Work instruction
Transcribe the lines of the items below verbatim, from the line with "HFOV = 47.9 degrees." up to and including the line with "Could you take".

Saved data entries

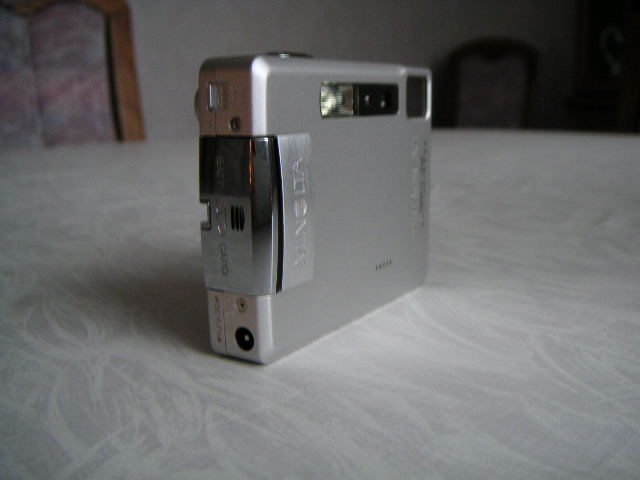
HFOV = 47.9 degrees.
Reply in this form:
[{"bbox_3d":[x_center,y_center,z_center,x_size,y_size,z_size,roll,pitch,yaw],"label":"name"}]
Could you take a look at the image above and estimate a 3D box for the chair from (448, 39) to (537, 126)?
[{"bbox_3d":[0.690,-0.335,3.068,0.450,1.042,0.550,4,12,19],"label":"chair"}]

---

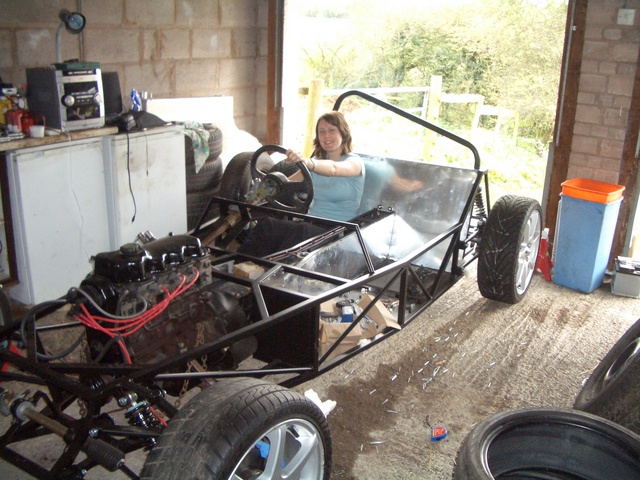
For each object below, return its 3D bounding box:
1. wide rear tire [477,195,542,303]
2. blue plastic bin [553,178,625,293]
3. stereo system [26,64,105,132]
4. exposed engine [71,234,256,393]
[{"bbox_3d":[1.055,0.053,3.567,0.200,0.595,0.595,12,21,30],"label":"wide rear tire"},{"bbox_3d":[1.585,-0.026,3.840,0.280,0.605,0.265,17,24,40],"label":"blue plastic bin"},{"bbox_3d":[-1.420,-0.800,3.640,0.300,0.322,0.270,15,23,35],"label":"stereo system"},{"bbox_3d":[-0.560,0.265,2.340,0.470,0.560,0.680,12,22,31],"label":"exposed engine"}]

Task output
HFOV = 47.9 degrees.
Reply in this form:
[{"bbox_3d":[x_center,y_center,z_center,x_size,y_size,z_size,roll,pitch,yaw],"label":"name"}]
Could you take a look at the image above and estimate a 3D box for the chair from (448, 39) to (537, 126)?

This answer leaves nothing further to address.